* Your instructions *
Can you copy the material below word for word, starting at its first line and ending at the line that contains "scientific name: Quercus minima", with both of those lines included?
>>>
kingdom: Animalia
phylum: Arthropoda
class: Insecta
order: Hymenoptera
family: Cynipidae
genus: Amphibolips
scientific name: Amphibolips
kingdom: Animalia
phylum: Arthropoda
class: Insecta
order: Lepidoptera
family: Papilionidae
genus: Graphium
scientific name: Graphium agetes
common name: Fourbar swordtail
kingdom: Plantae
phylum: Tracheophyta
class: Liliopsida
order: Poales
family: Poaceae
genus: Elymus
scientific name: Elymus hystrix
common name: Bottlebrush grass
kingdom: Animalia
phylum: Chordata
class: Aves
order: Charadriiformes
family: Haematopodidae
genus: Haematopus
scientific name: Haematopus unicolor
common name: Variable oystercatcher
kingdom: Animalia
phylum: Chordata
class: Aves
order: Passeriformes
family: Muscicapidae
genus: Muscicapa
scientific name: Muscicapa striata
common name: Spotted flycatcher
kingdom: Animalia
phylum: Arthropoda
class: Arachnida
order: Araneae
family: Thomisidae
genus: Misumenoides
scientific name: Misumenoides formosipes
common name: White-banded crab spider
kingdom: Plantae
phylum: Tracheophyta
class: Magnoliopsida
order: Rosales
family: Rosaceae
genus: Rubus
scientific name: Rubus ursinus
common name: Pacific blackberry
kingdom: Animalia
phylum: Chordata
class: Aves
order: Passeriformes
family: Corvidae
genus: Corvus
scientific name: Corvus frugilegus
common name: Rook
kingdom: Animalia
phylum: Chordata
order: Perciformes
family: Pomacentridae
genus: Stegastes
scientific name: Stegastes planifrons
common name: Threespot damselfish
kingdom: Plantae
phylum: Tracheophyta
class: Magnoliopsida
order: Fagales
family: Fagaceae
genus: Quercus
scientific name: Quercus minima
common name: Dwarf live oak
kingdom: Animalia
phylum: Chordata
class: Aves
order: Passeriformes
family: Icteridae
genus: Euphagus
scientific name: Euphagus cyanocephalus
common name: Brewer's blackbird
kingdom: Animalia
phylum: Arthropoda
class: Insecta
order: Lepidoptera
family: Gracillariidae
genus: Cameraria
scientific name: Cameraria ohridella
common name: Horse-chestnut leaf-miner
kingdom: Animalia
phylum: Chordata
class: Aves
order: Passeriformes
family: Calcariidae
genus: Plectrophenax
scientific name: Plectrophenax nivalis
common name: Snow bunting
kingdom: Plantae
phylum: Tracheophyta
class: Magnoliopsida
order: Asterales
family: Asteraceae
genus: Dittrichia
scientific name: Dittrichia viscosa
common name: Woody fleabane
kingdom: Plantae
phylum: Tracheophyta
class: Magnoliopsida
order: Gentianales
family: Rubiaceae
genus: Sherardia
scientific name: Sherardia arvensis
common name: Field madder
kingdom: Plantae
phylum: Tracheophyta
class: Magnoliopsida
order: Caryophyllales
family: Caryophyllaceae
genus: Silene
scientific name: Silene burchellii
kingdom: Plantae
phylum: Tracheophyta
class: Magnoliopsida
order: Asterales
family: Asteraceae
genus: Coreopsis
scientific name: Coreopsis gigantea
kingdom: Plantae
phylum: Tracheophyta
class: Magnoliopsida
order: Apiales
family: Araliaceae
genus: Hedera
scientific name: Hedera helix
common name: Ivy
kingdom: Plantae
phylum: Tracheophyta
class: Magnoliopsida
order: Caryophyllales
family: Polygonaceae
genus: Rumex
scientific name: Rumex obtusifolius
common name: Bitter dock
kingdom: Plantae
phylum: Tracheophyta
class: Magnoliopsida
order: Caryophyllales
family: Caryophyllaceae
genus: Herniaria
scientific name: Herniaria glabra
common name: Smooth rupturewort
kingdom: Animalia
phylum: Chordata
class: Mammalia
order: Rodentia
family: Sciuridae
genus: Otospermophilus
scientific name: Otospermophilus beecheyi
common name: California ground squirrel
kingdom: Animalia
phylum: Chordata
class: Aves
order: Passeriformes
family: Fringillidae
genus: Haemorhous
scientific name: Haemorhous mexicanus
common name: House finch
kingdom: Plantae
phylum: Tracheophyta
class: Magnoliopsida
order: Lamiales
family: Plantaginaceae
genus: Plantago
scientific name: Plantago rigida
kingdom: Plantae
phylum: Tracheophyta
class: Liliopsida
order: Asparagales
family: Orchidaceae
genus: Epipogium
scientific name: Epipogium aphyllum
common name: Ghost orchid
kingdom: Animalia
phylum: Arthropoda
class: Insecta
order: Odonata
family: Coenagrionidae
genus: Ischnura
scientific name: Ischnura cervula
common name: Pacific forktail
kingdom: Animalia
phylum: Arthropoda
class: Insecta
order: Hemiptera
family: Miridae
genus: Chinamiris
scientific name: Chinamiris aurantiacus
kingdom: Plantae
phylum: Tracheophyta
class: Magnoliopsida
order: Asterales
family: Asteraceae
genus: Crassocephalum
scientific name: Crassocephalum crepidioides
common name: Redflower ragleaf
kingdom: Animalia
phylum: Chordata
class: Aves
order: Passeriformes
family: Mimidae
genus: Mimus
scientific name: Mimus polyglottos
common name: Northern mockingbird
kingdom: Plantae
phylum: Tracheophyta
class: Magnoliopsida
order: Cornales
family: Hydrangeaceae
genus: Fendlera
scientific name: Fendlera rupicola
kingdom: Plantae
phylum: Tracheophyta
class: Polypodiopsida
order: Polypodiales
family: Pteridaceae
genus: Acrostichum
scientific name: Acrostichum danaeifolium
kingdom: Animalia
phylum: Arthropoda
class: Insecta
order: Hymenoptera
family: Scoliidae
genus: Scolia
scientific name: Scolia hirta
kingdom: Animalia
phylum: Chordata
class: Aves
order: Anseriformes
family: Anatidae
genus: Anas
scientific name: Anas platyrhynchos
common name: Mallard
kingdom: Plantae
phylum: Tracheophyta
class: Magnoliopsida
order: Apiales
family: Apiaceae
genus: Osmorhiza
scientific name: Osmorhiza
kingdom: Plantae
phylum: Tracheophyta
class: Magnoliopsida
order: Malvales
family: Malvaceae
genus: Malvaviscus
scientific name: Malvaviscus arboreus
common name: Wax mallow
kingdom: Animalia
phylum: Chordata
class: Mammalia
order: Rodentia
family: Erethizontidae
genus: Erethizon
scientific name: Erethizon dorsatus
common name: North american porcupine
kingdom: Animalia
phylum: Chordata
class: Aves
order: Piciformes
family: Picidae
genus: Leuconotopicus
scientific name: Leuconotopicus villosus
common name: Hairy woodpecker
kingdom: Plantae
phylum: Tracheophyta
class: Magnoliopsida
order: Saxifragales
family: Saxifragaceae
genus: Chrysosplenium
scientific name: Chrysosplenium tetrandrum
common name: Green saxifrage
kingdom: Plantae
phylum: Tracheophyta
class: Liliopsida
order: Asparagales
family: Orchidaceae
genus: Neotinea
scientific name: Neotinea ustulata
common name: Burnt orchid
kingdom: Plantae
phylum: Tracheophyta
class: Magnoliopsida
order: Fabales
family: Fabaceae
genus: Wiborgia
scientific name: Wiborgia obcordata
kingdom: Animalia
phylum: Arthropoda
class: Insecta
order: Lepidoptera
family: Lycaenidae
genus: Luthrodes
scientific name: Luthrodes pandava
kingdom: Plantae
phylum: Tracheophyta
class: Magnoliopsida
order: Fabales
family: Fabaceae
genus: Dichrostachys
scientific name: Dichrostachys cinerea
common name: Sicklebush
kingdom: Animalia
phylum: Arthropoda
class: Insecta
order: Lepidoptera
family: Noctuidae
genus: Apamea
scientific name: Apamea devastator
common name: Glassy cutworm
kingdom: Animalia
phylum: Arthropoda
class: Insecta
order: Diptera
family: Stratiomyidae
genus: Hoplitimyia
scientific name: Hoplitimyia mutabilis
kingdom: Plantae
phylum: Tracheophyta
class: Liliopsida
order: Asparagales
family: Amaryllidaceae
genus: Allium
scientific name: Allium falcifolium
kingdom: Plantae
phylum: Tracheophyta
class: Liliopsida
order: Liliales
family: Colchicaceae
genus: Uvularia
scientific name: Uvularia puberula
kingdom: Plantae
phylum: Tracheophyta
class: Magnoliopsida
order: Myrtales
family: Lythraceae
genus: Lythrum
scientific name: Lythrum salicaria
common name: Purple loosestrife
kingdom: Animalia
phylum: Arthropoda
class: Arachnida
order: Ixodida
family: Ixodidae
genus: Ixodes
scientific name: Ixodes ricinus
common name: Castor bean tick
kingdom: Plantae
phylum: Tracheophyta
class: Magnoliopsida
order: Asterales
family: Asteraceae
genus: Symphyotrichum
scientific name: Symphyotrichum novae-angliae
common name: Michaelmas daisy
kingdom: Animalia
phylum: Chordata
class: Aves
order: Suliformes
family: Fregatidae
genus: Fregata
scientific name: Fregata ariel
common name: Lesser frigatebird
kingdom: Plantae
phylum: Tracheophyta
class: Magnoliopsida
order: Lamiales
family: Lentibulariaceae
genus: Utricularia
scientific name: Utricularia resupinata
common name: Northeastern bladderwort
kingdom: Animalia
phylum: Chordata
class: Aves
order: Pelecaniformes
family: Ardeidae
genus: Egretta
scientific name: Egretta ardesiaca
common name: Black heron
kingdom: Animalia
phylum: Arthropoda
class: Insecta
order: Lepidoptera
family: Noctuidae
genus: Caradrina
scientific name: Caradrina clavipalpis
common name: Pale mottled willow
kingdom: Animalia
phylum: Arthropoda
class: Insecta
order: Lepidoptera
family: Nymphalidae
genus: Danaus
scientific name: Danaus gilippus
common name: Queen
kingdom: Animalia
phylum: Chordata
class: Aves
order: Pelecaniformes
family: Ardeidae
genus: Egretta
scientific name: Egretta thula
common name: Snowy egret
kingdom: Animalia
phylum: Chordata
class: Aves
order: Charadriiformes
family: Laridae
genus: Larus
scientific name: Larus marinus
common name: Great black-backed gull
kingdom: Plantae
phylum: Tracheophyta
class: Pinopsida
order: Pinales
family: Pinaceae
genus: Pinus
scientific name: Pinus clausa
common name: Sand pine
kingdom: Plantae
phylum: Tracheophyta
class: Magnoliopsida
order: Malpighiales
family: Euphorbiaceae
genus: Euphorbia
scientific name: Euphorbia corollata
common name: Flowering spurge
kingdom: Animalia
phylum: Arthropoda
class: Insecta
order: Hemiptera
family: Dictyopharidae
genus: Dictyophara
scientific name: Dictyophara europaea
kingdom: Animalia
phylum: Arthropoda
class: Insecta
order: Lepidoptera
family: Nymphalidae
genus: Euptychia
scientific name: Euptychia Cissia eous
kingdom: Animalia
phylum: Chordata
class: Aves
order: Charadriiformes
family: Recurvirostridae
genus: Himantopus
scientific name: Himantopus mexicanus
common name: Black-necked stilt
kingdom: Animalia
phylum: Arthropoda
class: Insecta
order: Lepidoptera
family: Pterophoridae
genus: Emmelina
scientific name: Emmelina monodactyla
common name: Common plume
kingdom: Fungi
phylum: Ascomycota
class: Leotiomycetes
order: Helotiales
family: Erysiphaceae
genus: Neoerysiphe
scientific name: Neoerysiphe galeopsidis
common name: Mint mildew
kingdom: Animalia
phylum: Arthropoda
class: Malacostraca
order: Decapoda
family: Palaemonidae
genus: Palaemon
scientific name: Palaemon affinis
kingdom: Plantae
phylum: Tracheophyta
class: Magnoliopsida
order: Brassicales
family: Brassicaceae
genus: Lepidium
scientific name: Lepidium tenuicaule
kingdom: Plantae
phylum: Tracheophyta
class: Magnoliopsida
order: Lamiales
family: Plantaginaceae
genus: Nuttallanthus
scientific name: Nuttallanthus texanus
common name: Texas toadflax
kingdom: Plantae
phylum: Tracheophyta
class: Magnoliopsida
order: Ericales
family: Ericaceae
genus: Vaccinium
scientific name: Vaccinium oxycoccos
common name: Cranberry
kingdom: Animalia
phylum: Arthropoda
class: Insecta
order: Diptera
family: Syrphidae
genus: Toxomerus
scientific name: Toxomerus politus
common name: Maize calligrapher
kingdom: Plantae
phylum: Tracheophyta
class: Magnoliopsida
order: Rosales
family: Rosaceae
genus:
<<<
* Output for this task *
kingdom: Animalia
phylum: Arthropoda
class: Insecta
order: Hymenoptera
family: Cynipidae
genus: Amphibolips
scientific name: Amphibolips
kingdom: Animalia
phylum: Arthropoda
class: Insecta
order: Lepidoptera
family: Papilionidae
genus: Graphium
scientific name: Graphium agetes
common name: Fourbar swordtail
kingdom: Plantae
phylum: Tracheophyta
class: Liliopsida
order: Poales
family: Poaceae
genus: Elymus
scientific name: Elymus hystrix
common name: Bottlebrush grass
kingdom: Animalia
phylum: Chordata
class: Aves
order: Charadriiformes
family: Haematopodidae
genus: Haematopus
scientific name: Haematopus unicolor
common name: Variable oystercatcher
kingdom: Animalia
phylum: Chordata
class: Aves
order: Passeriformes
family: Muscicapidae
genus: Muscicapa
scientific name: Muscicapa striata
common name: Spotted flycatcher
kingdom: Animalia
phylum: Arthropoda
class: Arachnida
order: Araneae
family: Thomisidae
genus: Misumenoides
scientific name: Misumenoides formosipes
common name: White-banded crab spider
kingdom: Plantae
phylum: Tracheophyta
class: Magnoliopsida
order: Rosales
family: Rosaceae
genus: Rubus
scientific name: Rubus ursinus
common name: Pacific blackberry
kingdom: Animalia
phylum: Chordata
class: Aves
order: Passeriformes
family: Corvidae
genus: Corvus
scientific name: Corvus frugilegus
common name: Rook
kingdom: Animalia
phylum: Chordata
order: Perciformes
family: Pomacentridae
genus: Stegastes
scientific name: Stegastes planifrons
common name: Threespot damselfish
kingdom: Plantae
phylum: Tracheophyta
class: Magnoliopsida
order: Fagales
family: Fagaceae
genus: Quercus
scientific name: Quercus minima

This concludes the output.